Dream Saat jam olahraga, sungguh seram. Bukan apa, guru suruh pakai celana training dan baju putih. Tapi tahu kan aku tidak punya?

Akhirnya aku pakai celana pendek abang aku (semacam boxer zaman dulu) dan kaos maraton tanpa lengan milik dia juga. Mau tau macam apa aku?

Kaos itu tentu saja kebesaran dan lubang lengannya terbuka sampai pinggang. Guru bilang aku seksi sekali karena semua nampak dari atas ke bawah.

Sudahlah. Ingin menangis jika mengenang ini semua. Itulah sedikit kisah anak pensiunan.

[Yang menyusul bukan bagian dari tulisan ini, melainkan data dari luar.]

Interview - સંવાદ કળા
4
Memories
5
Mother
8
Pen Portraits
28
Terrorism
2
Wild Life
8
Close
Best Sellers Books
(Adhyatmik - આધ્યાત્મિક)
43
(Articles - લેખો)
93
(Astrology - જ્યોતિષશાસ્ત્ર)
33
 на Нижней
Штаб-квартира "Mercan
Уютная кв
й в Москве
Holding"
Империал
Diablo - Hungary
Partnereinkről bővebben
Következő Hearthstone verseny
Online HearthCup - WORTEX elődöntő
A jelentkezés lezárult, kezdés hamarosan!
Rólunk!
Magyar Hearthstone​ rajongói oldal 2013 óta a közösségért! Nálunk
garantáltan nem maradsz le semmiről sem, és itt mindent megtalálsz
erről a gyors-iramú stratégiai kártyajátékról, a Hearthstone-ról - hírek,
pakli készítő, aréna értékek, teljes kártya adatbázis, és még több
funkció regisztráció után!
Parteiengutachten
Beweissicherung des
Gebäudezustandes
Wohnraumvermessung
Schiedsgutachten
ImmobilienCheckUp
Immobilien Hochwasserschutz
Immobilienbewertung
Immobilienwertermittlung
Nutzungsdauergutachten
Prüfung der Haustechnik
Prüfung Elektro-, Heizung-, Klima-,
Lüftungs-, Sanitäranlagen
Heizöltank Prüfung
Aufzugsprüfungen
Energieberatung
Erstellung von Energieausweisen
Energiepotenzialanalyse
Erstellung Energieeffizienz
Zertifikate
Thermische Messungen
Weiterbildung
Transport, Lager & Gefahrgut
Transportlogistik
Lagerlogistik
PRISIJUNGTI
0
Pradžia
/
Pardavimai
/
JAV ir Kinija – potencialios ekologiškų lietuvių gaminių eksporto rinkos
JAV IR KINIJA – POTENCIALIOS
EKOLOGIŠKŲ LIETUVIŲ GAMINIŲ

Aku disebut demikian karena ayahku seseorang pensiunan tentara. Waktu itu memang zaman susah. Tapi Alhamdulillah untuk semua pengalaman ini.

Netizen Terharu

" Kembali ke zaman dulu, saat masyarakat punya sedikit kesadaran tentang ilmu menjaga hati dan perasaan orang. Tapi sudahlah. Dari zaman itu pula lahir manusia yang kuat dengan mentalitas 'aku akan buktikan'. Benar-benar kisah yang penuh inspirasi. Terima kasih," tulis @itskimiebruh.

" Benar-benar memotivasi. Bersyukur aku sekarang hidup di zaman yang nyaman. Tapi bagian ketika guru mengambil tas plastik dan memperlihatkannya di depan kelas, itu sungguh keterlaluan," tulis @aqil_junaidi.

" Sangat menginspirasi. Walaupun permulaannya serba kekurangan tapi mampu menghasilkan produk akhir yang superb. Jadi mulai dari nol tidak berarti akan gagal, kan?" tulis @cagukuwangi.